## TASK TO CARRY OUT
Begin the copy at the line containing "table lamp: present" in the data below and end it at the line containing "utensil holder: present", keeping each line exact and leaving out pictures.

## ENTRIES PROVIDED

************

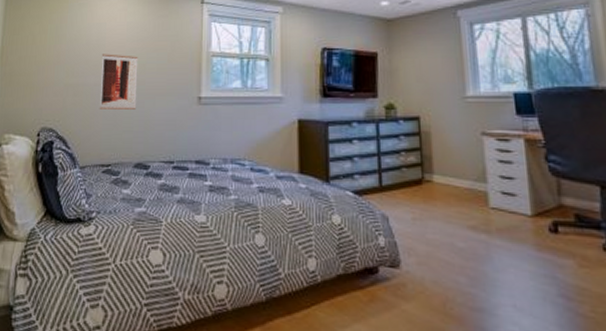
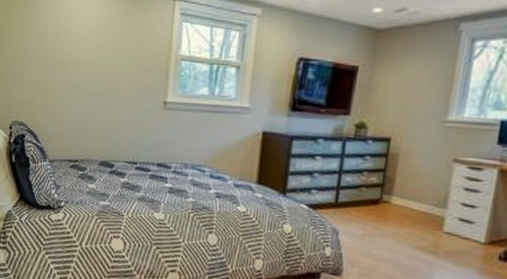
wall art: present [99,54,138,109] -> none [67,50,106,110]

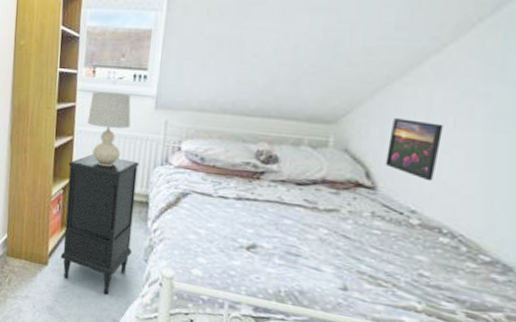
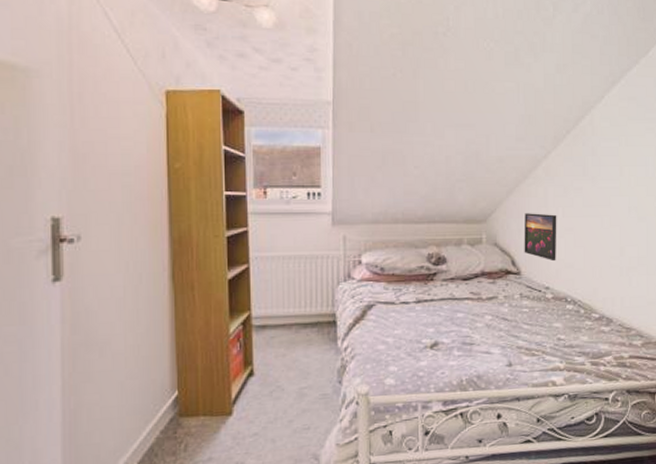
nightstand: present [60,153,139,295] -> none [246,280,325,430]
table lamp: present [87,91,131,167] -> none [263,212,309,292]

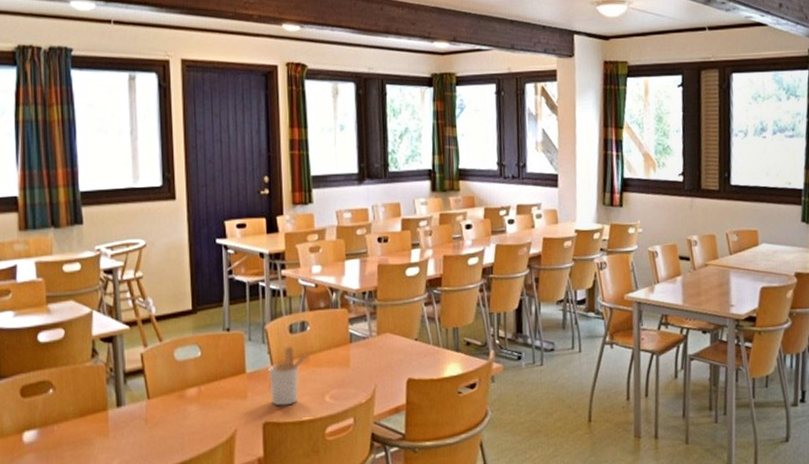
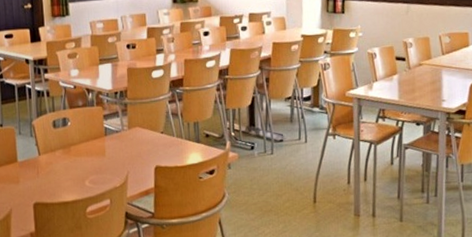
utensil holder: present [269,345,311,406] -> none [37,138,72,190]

************

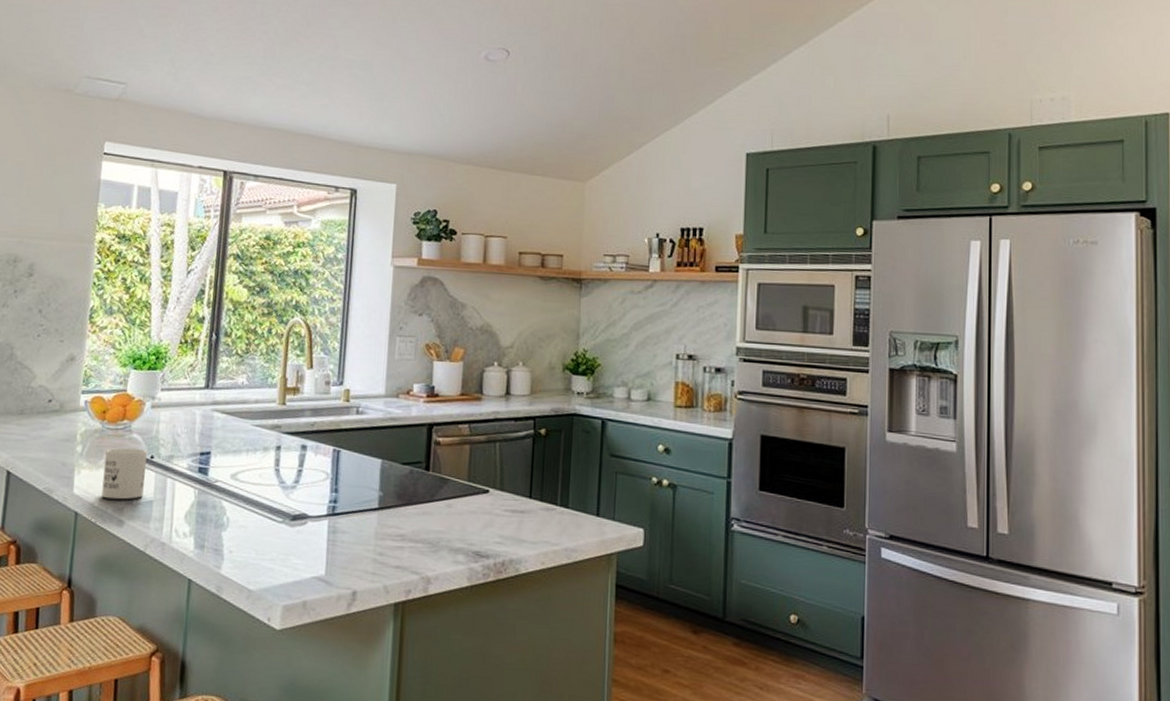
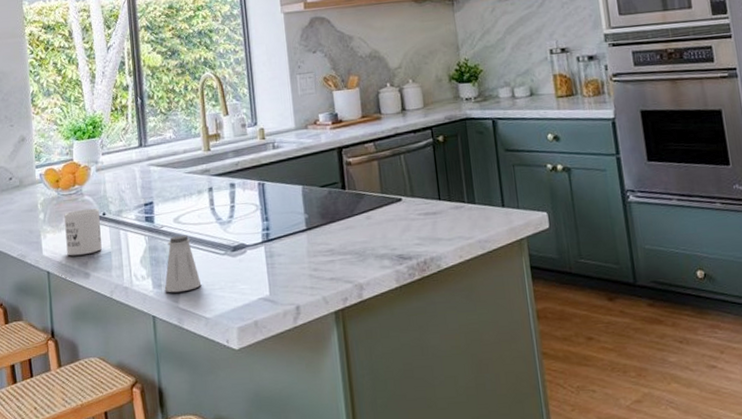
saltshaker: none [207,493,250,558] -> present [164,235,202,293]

************

## TASK ANSWER
table lamp: present [87,91,131,167] -> none [263,212,309,292]

utensil holder: present [269,345,311,406] -> none [37,138,72,190]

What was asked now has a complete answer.